Eveiller une conscience pour le sol
Avouons qu’on le foule sans trop y penser. De lui, tout naît, mais le sol reste pourtant mal connu dans sa complexité écologique. Il est malmené dans son utilisation, qui doit répondre à des défis sociétaux pressants, tels que nourrir et loger une population en constante augmentation. Le Conseil fédéral a bien compris l’enjeu et alloué 13 millions de francs suisses pour les 25 projets du Programme national de recherche 68 «Utilisation durable de la ressource sol» (PNR 68).
«Nous avons poursuivi trois buts: approfondir la compréhension des systèmes du sol, développer des outils de mesure pour le considérer comme une ressource et définir une stratégie pour favoriser son utilisation durable», résume Emmanuel Frossard, président du comité de direction. Ainsi, les chercheuses et chercheurs ont déployé leurs travaux autour de quatre thèmes centraux*, dont les résultats ont été publiés en avril et mai de cette année sous la forme de cinq synthèses:
- Sol et production alimentaire (voir article ci-contre)

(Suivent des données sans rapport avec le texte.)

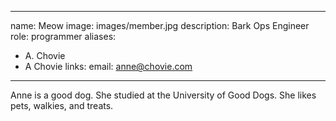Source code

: 
---
name: Meow
image: images/member.jpg
description: Bark Ops Engineer
role: programmer
aliases:
  - A. Chovie
  - A Chovie
links:
email: anne@chovie.com
---

Anne is a good dog.
She studied at the University of Good Dogs.
She likes pets, walkies, and treats.
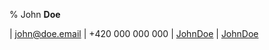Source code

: % John **Doe**

| <i class="far fa-envelope"></i> john@doe.email
| <i class="fas fa-phone"></i> +420 000 000 000
| <i class="fab fa-github"></i> [JohnDoe](https://github.com/)
| <i class="fab fa-gitlab"></i> [JohnDoe](https://gitlab.com/)

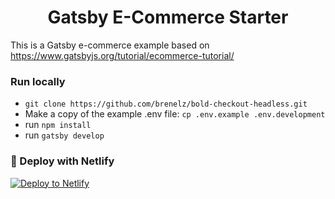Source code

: <h1 align="center">
  Gatsby E-Commerce Starter
</h1>

This is a Gatsby e-commerce example based on https://www.gatsbyjs.org/tutorial/ecommerce-tutorial/

### Run locally

- `git clone https://github.com/brenelz/bold-checkout-headless.git`
- Make a copy of the example .env file: `cp .env.example .env.development`
- run `npm install`
- run `gatsby develop`

### 💫 Deploy with Netlify

[![Deploy to Netlify](https://www.netlify.com/img/deploy/button.svg)](https://app.netlify.com/start/deploy?repository=https://github.com/brenelz/bold-checkout-headless)
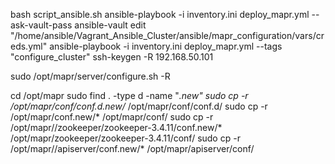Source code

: 
bash script_ansible.sh
ansible-playbook -i inventory.ini deploy_mapr.yml --ask-vault-pass
ansible-vault edit "/home/ansible/Vagrant_Ansible_Cluster/ansible/mapr_configuration/vars/creds.yml"
ansible-playbook -i inventory.ini deploy_mapr.yml --tags "configure_cluster"
ssh-keygen -R 192.168.50.101

sudo /opt/mapr/server/configure.sh -R

cd /opt/mapr
sudo find . -type d -name "*.new"
sudo cp -r /opt/mapr/conf/conf.d.new/* /opt/mapr/conf/conf.d/
sudo cp -r /opt/mapr/conf.new/* /opt/mapr/conf/
sudo cp -r /opt/mapr//zookeeper/zookeeper-3.4.11/conf.new/* /opt/mapr/zookeeper/zookeeper-3.4.11/conf/
sudo cp -r /opt/mapr//apiserver/conf.new/* /opt/mapr/apiserver/conf/
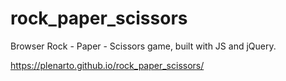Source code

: # rock_paper_scissors

Browser Rock - Paper - Scissors game, built with JS and jQuery.

https://plenarto.github.io/rock_paper_scissors/
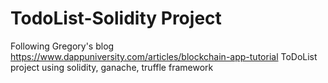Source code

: # TodoList-Solidity Project
Following Gregory's blog https://www.dappuniversity.com/articles/blockchain-app-tutorial
ToDoList project using solidity, ganache, truffle framework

- Sol et environnement, la matière organique du sol, émissions de gaz à effet de serre et pollution physique des sols suisses.
- Un agenda du sol pour l’aménagement du territoire
- Une Plateforme d’information des sols Suisse PIS-CH – informations sur les sols, méthodes et instruments pour une utilisation durable de la ressource sol
- Vers une politique durable des sols
«Les grands processus à l’œuvre dans les sols pour garantir sa santé sont peu connus. Avoir mobilisé autant de scientifiques sur le sol suisse a permis d’accélérer la récolte de connaissances et de structurer la réflexion, pour contribuer au développement d’outils et de stratégies en phase avec les besoins des offices fédéraux», poursuit Emmanuel Frossard.

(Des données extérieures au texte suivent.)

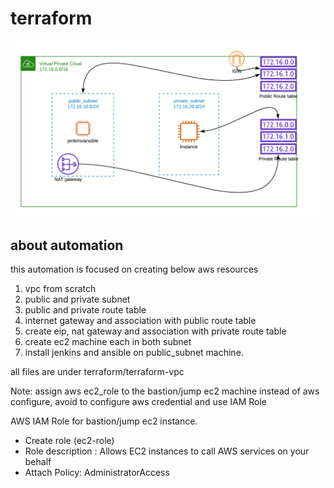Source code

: # terraform
![alt](vpc-private-public-Infra.png)

## about automation
this automation is focused on creating below aws resources
1. vpc from scratch
2. public and private subnet
3. public and private route table
4. internet gateway and association with public route table
5. create eip, nat gateway and association with private route table
6. create ec2 machine each in both subnet
7. install jenkins and ansible on public_subnet machine.

all files are under terraform/terraform-vpc

Note: assign aws ec2_role to the bastion/jump ec2 machine instead of aws configure, avoid to configure aws credential and use IAM Role

AWS IAM Role for bastion/jump ec2 instance.

- Create role (ec2-role)
- Role description : Allows EC2 instances to call AWS services on your behalf
- Attach Policy: AdministratorAccess
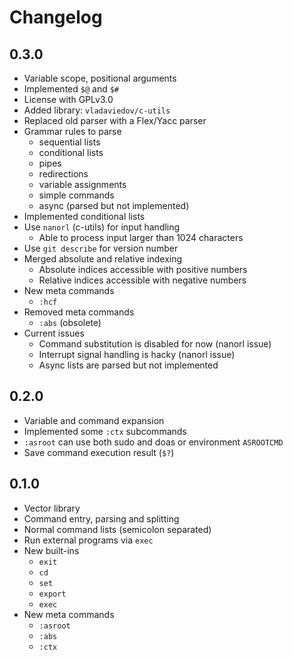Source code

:# Changelog

## 0.3.0
- Variable scope, positional arguments
- Implemented `$@` and `$#`
- License with GPLv3.0
- Added library: `vladaviedov/c-utils`
- Replaced old parser with a Flex/Yacc parser
- Grammar rules to parse
    - sequential lists
    - conditional lists
    - pipes
    - redirections
    - variable assignments
    - simple commands
    - async (parsed but not implemented)
- Implemented conditional lists
- Use `nanorl` (c-utils) for input handling
    - Able to process input larger than 1024 characters
- Use `git describe` for version number
- Merged absolute and relative indexing
    - Absolute indices accessible with positive numbers
    - Relative indices accessible with negative numbers
- New meta commands
    - `:hcf`
- Removed meta commands
    - `:abs` (obsolete)
- Current issues
    - Command substitution is disabled for now (nanorl issue)
    - Interrupt signal handling is hacky (nanorl issue)
    - Async lists are parsed but not implemented

## 0.2.0
- Variable and command expansion
- Implemented some `:ctx` subcommands
- `:asroot` can use both sudo and doas or environment `ASROOTCMD`
- Save command execution result (`$?`)

## 0.1.0
- Vector library
- Command entry, parsing and splitting
- Normal command lists (semicolon separated)
- Run external programs via `exec`
- New built-ins
    - `exit`
    - `cd`
    - `set`
    - `export`
    - `exec`
- New meta commands
    - `:asroot`
    - `:abs`
    - `:ctx`
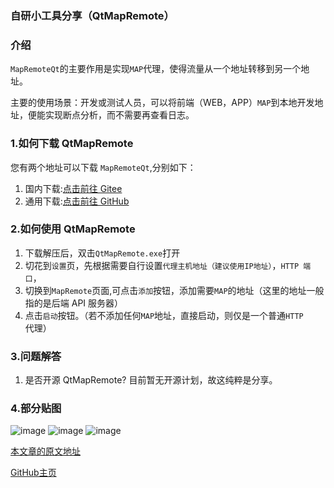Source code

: ### 自研小工具分享（QtMapRemote）

### 介绍
`MapRemoteQt`的主要作用是实现`MAP`代理，使得流量从一个地址转移到另一个地址。

主要的使用场景：开发或测试人员，可以将前端（WEB，APP）`MAP`到本地开发地址，便能实现断点分析，而不需要再查看日志。

### 1.如何下载 QtMapRemote
您有两个地址可以下载 `MapRemoteQt`,分别如下：
1. 国内下载:[点击前往 Gitee](https://gitee.com/yqbao/map-remote-qt-package/releases)
2. 通用下载:[点击前往 GitHub](https://github.com/YQBaobao/MapRemoteQt-Package/releases)

### 2.如何使用 QtMapRemote
1. 下载解压后，双击`QtMapRemote.exe`打开
2. 切花到`设置`页，先根据需要自行设置`代理主机地址（建议使用IP地址）`，`HTTP 端口`，
3. 切换到`MapRemote`页面,可点击`添加`按钮，添加需要`MAP`的地址（这里的地址一般指的是后端 API 服务器）
4. 点击`启动`按钮。（若不添加任何`MAP`地址，直接启动，则仅是一个普通`HTTP`代理）

### 3.问题解答
1. 是否开源 QtMapRemote?
目前暂无开源计划，故这纯粹是分享。

### 4.部分贴图
![image](https://img2024.cnblogs.com/blog/3248660/202503/3248660-20250314133345968-624509472.png)
![image](https://img2024.cnblogs.com/blog/3248660/202503/3248660-20250314133353710-1479756266.png)
![image](https://img2024.cnblogs.com/blog/3248660/202503/3248660-20250314133401560-731546088.png)


[本文章的原文地址](https://www.cnblogs.com/yqbaowo/p/18770606)

[GitHub主页](https://github.com/YQBaobao)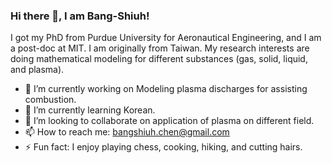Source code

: ### Hi there 👋, I am Bang-Shiuh!


I got my PhD from Purdue University for Aeronautical Engineering, and I am a post-doc at MIT. I am originally from Taiwan. My research interests are doing mathematical modeling for different substances (gas, solid, liquid, and plasma). 

- 🔭 I’m currently working on Modeling plasma discharges for assisting combustion. 
- 🌱 I’m currently learning Korean.
- 👯 I’m looking to collaborate on application of plasma on different field.
- 📫 How to reach me: bangshiuh.chen@gmail.com
- ⚡ Fun fact: I enjoy playing chess, cooking, hiking, and cutting hairs.
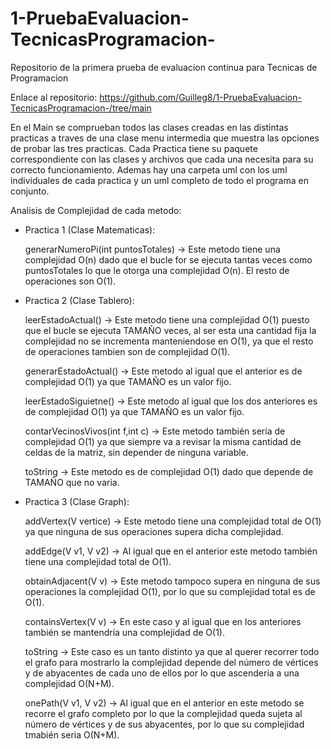 # 1-PruebaEvaluacion-TecnicasProgramacion-
Repositorio de la primera prueba de evaluacion continua para Tecnicas de Programacion

Enlace al repositorio:
https://github.com/Guilleg8/1-PruebaEvaluacion-TecnicasProgramacion-/tree/main

En el Main se comprueban todos las clases creadas en las distintas practicas a traves de una clase menu intermedia que muestra las opciones de probar las tres practicas. Cada Practica tiene su paquete correspondiente con las clases y archivos que cada una necesita para su correcto funcionamiento. Ademas hay una carpeta uml con los uml individuales de cada practica y un uml completo de todo el programa en conjunto.

Analisis de Complejidad de cada metodo:


- Practica 1 (Clase Matematicas):
  
    generarNumeroPi(int puntosTotales) -> Este metodo tiene una complejidad O(n) dado que el bucle for se ejecuta tantas veces como puntosTotales lo que le otorga una complejidad O(n). El resto de operaciones son O(1).


- Practica 2 (Clase Tablero):
  
    leerEstadoActual() -> Este metodo tiene una complejidad O(1) puesto que el bucle se ejecuta TAMAÑO veces, al ser esta una cantidad fija la complejidad no se incrementa manteniendose en O(1), ya que el resto de operaciones tambien son de complejidad O(1).

    generarEstadoActual() -> Este metodo al igual que el anterior es de complejidad O(1) ya que TAMAÑO es un valor fijo.
  
    leerEstadoSiguietne() -> Este metodo al igual que los dos anteriores es de complejidad O(1) ya que TAMAÑO es un valor fijo.
  
    contarVecinosVivos(int f,int c) -> Este metodo también sería de complejidad O(1) ya que siempre va a revisar la misma cantidad de celdas de la matriz, sin depender de ninguna variable.
  
    toString -> Este metodo es de complejidad O(1) dado que depende de TAMAÑO que no varia.


- Practica 3 (Clase Graph):
  
    addVertex(V vertice) -> Este metodo tiene una complejidad total de O(1) ya que ninguna de sus operaciones supera dicha complejidad.
  
    addEdge(V v1, V v2) -> Al igual que en el anterior este metodo también tiene una complejidad total de O(1).
  
    obtainAdjacent(V v) -> Este metodo tampoco supera en ninguna de sus operaciones la complejidad O(1), por lo que su complejidad total es de O(1).

    containsVertex(V v) -> En este caso y al igual que en los anteriores también se mantendría una complejidad de O(1).
  
    toString -> Este caso es un tanto distinto ya que al querer recorrer todo el grafo para mostrarlo la complejidad depende del número de vértices y de abyacentes de cada uno de ellos por lo que ascenderia a una complejidad O(N+M).
  
    onePath(V v1, V v2) -> Al igual que en el anterior en este metodo se recorre el grafo completo por lo que la complejidad queda sujeta al número de vértices y de sus abyacentes, por lo que su complejidad tmabién seria O(N+M).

Quel message principal veut faire entendre le PNR 68? «Nous militons pour que le sol soit considéré dans sa dimension cubique – et non pas seulement au carré – et que soient ainsi reconnues ses fonctions. Nous amenons de nouveaux outils, mais il faut changer certaines manières de faire, en ce qui concerne les décisions politiques et leurs impacts sur le sol. Nous souhaitons la création d’un centre de compétences sol au niveau national et plaidons pour que tous les acteurs se connectent et discutent du sol, aussi bien à l’échelle nationale que cantonale», conclut le président du comité de direction.
*Matière organique du sol, biologie du sol, sol dans des systèmes agricoles, information sur le sol et gouvernance.
Muriel Raemy est anthropologue et journaliste.